Ron Chernow: The Founding Fathers Versus the Tea Party





[Ron Chernow is the author of “Alexander Hamilton” and the forthcoming “Washington: A Life.”]

LIKE many popular insurgencies in American history, the Tea Party movement has attempted to enlist the founding fathers as fervent adherents to its cause. The very name invokes those disguised patriots who clambered aboard ships in Boston Harbor in December 1773 and dumped chests of tea into the water rather than submit to the hated tea tax.
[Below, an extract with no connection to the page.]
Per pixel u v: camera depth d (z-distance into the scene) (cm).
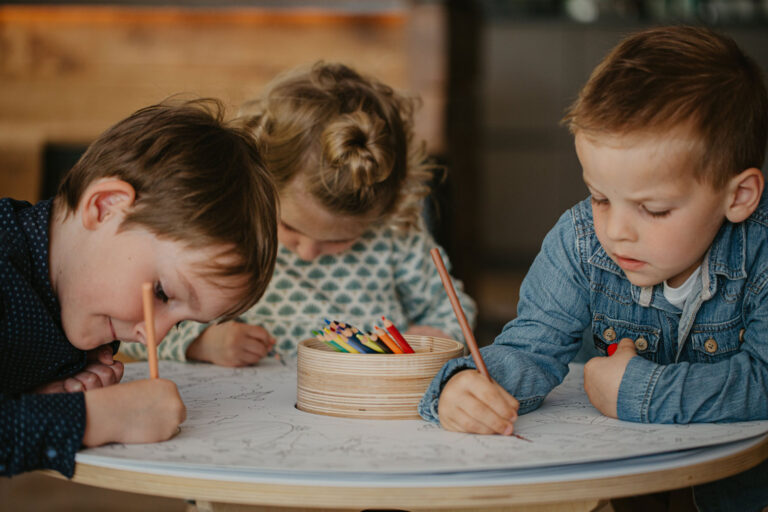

At Tea Party rallies, marchers brandish flags emblazoned with the Revolutionary slogan “Don’t Tread on Me” while George Washington impersonators and other folks in colonial garb mingle with the crowds.

Many Tea Party candidates and activists have tried to seize the moral high ground by explicitly identifying with the founders. Sharron Angle, who is mounting a spirited run against Harry Reid for a Senate seat from Nevada with Tea Party support, bristled at Mr. Reid’s contention that she is overly conservative. “I’m sure that they probably said that about Thomas Jefferson and George Washington and Benjamin Franklin,” she protested. “And, truly, when you look at the Constitution and our founding fathers and their writings ... you might draw those conclusions: That they were conservative. They were fiscally conservative and socially conservative.”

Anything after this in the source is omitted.